Kissing up to Chairman Mao

Harare, Zimbabwe. Our admiration for Chairman Mao, architect of China’s Cultural Revolution from 1949 to 1976, is boundless. We have just named  a new highway after him.

Back in a now-distant day, of course,  he did provide guns and training for African liberation movements.

Some say Mao was a puppy compared to history’s worst genocidal dictators because his enforcers only killed 76 million people, a small percentage of the country’s 900 million population at the time. It is a matter of scale, proportion and percentages, they say.

On this percentage basis, Mao doesn’t compare with Pol Pot’s Kymer Rouge henchmen who killed 30 percent of the population in the killing fields of Kampuchea/Cambodia.  Nearly two million Cambodians died in a population of slightly more than seven million in a mere four years of forced labour, starvation, torture and straight slaughter.

Closer to home, it isn’t completely clear how many people King Leopold II of Belgium had killed, maimed and tortured  in the Congo Basin. He is in the league table with Stalin, Hitler & Co. Uganda’s Idi Amin is also there proportional to his then-population.

On ideological gains in global influence over the dastardly neo-imperialist West and turning a blind eye to any neo-colonial designs by China,  the present incumbent-for-life Comrade President Xi Jinping says his continuing cooperation with Africa will  “create  a just and equitable world on a global scale.”

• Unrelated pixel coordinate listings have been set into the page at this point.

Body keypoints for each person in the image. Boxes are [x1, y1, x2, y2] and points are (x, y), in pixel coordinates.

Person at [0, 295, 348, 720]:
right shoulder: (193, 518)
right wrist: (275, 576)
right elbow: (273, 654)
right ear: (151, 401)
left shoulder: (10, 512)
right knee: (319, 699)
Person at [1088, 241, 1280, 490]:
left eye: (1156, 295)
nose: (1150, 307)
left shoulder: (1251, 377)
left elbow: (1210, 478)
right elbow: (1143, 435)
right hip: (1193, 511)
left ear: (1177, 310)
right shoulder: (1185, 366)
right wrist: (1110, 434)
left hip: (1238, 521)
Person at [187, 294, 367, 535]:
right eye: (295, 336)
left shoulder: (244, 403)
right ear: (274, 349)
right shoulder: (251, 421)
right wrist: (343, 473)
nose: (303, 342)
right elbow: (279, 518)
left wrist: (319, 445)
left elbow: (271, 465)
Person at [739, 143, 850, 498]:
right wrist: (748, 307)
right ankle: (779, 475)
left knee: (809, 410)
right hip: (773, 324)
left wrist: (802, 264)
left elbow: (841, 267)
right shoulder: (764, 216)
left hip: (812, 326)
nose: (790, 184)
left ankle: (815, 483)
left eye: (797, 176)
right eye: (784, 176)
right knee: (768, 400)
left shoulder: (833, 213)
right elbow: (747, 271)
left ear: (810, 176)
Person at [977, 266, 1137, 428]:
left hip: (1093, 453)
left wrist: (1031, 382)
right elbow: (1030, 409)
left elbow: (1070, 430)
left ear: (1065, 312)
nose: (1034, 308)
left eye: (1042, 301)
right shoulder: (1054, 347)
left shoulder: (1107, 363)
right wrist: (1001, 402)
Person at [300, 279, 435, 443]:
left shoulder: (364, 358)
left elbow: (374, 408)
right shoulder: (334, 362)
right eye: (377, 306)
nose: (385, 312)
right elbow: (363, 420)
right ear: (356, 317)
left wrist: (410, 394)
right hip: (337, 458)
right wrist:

Idyllic Miombo under threat – credit ADF magazine

This comes at a time when the world’s respected Wildlife Conservation Society says illegal Chinese loggers are felling hardwoods with abandon in the Miombo Woodlands. These include rosewood, tigerwood and “red-hued” trees sought after by their factories and furniture makers . Miombo spans eight countries from Burundi to Angola and down to southern Mozambique. Departing truckloads of wood and the roar of chainsaws impact on wildlife survival, local communities and local weather patterns in these woodlands that cover 10 percent of Africa’s total land mass, according to WCS.

China’s mechanised gold panning silting up rivers and laying waste alluvial ground.

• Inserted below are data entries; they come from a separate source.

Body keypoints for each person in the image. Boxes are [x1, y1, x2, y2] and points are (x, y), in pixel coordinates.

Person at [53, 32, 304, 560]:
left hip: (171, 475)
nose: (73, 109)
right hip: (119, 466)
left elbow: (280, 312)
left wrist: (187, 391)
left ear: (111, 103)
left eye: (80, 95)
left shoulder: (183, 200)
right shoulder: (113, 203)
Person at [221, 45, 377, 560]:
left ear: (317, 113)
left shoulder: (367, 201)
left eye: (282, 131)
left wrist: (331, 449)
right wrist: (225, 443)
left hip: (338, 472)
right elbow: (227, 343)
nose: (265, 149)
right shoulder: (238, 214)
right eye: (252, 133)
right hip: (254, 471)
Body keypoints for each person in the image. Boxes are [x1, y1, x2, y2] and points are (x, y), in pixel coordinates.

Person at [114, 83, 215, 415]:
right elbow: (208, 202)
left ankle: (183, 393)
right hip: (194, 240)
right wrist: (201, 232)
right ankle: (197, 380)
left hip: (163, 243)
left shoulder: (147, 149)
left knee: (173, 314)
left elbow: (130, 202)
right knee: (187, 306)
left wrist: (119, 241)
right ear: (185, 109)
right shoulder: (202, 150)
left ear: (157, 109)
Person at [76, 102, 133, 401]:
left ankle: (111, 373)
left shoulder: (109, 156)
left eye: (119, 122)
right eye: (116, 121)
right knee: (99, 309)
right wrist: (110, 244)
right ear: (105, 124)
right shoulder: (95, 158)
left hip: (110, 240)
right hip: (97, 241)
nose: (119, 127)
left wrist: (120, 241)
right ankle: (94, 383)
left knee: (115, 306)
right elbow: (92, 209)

Meanwhile hereabouts, questionably legal and noisy Chinese machines  have replaced traditional hand-held  gold panning pans to devastating effect, ripping up river bank areas that should be growing food in this drought year.

In the polyglot of southern Africa slang ‘china’ means friend or mate from old London rhyming slang ‘china plate’ or mate. So China, being our china, needs to exercise more honesty over its African adventures and without doing so any china of mine like China will not remain my china for much longer.

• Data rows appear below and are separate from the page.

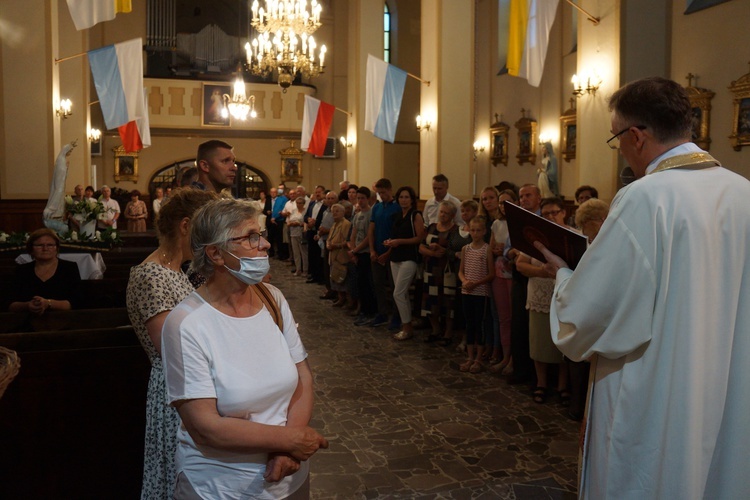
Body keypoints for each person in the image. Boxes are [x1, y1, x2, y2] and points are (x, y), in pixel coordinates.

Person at [537, 76, 750, 498]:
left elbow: (588, 314)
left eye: (616, 138)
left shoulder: (644, 198)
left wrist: (563, 274)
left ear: (635, 135)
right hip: (727, 381)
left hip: (658, 393)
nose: (620, 150)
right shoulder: (742, 191)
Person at [161, 198, 328, 498]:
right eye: (251, 237)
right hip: (222, 487)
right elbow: (205, 427)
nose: (264, 244)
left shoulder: (272, 298)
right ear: (215, 253)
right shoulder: (186, 323)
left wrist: (286, 451)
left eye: (260, 234)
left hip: (289, 478)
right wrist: (289, 440)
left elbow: (302, 377)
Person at [126, 188, 219, 499]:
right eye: (207, 229)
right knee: (178, 475)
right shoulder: (151, 275)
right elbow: (172, 347)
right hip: (175, 387)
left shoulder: (177, 271)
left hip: (190, 381)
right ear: (185, 226)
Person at [516, 197, 570, 404]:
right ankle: (541, 383)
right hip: (539, 294)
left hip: (565, 297)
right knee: (539, 341)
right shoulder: (534, 237)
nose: (550, 217)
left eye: (554, 212)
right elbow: (521, 265)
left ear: (563, 212)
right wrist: (542, 271)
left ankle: (563, 385)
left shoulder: (573, 234)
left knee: (564, 343)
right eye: (545, 214)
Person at [419, 200, 463, 346]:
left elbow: (455, 249)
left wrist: (443, 251)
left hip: (447, 270)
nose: (443, 215)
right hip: (431, 269)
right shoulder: (432, 227)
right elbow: (421, 247)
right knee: (431, 300)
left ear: (453, 215)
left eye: (446, 213)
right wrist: (431, 253)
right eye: (441, 212)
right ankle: (435, 330)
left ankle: (448, 332)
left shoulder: (456, 230)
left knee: (448, 302)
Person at [384, 186, 425, 341]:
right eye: (401, 197)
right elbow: (394, 235)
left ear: (412, 199)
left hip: (409, 257)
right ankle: (406, 326)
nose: (403, 200)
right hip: (396, 257)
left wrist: (399, 241)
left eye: (407, 197)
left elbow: (419, 237)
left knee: (398, 293)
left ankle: (407, 326)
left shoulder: (415, 215)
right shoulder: (397, 216)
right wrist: (389, 244)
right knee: (402, 294)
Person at [8, 228, 81, 313]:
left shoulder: (69, 268)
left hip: (63, 320)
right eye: (39, 245)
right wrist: (28, 305)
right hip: (27, 321)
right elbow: (11, 304)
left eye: (50, 245)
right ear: (31, 249)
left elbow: (76, 303)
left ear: (56, 248)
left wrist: (48, 303)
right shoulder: (22, 270)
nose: (45, 248)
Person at [457, 217, 494, 373]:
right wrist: (465, 281)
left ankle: (478, 358)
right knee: (469, 324)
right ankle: (470, 357)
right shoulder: (466, 249)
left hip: (481, 293)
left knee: (479, 324)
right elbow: (461, 271)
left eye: (479, 230)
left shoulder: (487, 249)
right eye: (473, 230)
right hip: (467, 291)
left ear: (484, 231)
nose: (475, 233)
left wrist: (476, 283)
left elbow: (491, 274)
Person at [489, 189, 518, 374]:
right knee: (504, 318)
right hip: (499, 271)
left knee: (516, 317)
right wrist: (496, 249)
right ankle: (505, 355)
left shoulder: (518, 222)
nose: (503, 206)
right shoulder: (496, 223)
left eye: (507, 202)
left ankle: (515, 359)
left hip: (515, 272)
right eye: (501, 203)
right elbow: (491, 247)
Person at [367, 178, 400, 328]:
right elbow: (371, 229)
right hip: (377, 251)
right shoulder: (377, 207)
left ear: (390, 190)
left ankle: (396, 315)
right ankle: (382, 312)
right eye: (379, 193)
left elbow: (398, 232)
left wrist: (389, 252)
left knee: (394, 286)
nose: (382, 195)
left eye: (384, 192)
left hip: (392, 253)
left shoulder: (397, 207)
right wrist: (372, 250)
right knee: (378, 283)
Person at [349, 187, 378, 326]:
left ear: (368, 199)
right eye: (358, 198)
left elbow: (369, 236)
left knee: (367, 284)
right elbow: (353, 234)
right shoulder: (357, 215)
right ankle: (363, 311)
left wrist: (356, 251)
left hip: (366, 253)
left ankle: (370, 312)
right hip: (357, 253)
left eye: (362, 198)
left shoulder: (371, 213)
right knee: (359, 284)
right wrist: (353, 249)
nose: (360, 201)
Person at [325, 203, 351, 307]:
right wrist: (328, 244)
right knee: (335, 279)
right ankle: (340, 298)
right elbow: (329, 238)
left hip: (341, 255)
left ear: (343, 212)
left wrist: (335, 245)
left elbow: (347, 241)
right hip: (333, 255)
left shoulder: (346, 224)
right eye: (333, 211)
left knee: (343, 280)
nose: (334, 213)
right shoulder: (334, 224)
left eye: (337, 211)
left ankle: (348, 300)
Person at [288, 197, 309, 277]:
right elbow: (289, 221)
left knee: (303, 252)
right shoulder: (293, 211)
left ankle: (305, 270)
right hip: (293, 233)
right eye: (297, 203)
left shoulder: (305, 212)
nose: (298, 205)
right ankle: (298, 269)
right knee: (296, 253)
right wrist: (290, 224)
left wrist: (299, 224)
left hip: (301, 233)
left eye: (300, 203)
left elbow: (306, 222)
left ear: (303, 204)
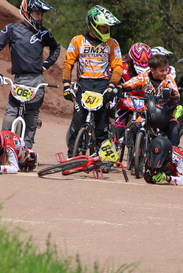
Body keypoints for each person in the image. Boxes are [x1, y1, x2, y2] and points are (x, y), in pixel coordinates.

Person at [0, 0, 60, 149]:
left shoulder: (44, 33)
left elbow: (56, 48)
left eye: (41, 14)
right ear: (27, 13)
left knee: (32, 116)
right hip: (19, 79)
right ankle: (3, 148)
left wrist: (46, 64)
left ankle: (26, 150)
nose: (40, 17)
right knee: (10, 114)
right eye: (37, 13)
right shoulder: (11, 29)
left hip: (37, 79)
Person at [62, 5, 123, 158]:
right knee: (77, 124)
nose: (105, 30)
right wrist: (66, 85)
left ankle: (101, 156)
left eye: (107, 27)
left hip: (103, 85)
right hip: (84, 84)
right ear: (93, 25)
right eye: (102, 27)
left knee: (101, 127)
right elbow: (68, 63)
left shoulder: (112, 43)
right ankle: (72, 155)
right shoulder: (77, 41)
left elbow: (117, 66)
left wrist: (111, 85)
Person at [121, 54, 180, 146]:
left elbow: (176, 95)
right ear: (152, 70)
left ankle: (173, 154)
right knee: (136, 126)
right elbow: (130, 83)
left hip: (165, 115)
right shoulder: (144, 77)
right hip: (147, 114)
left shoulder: (168, 80)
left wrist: (171, 92)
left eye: (166, 70)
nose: (165, 73)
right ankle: (138, 153)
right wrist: (122, 88)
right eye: (161, 71)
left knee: (175, 128)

The Chinese, inveterate smokers, are manufacturing their own brand of cigarettes here. JinLong, Made in Zimbabwe, says the packet.

The world anti-smoking lobby has left China as the biggest buyer and grower of tobacco here – in what was once one of the one of the biggest producers of the so-called “golden leaf.”

***Sir Walter Raleigh brought tobacco from the Americas to the court of Queen Elizabeth 1 in the 16th Century. What do you do with it? You roll it up, put in your mouth and light it, said Raleigh, and demonstrated. “Disgusting,” the courtiers agreed. “It’ll never catch on,”

*** Old Cockney rhyming slang still in use today. Take a butchers, take a look from Butcher’s Hook, a fart is a raspberry from Raspberry Tart, Duck and Dive is skive or hide, Apples and Pears are stairs, Whistle and Flute is a gentleman’s suit and if you are a berk it’s is a rude insult, dare we say it,  rhyming  with Berkshire Hunt, thus you are a downright c-word. The Berkshire horse and hound hunt was a jaunt of the rich despised by London’s then East End dockers and working classes.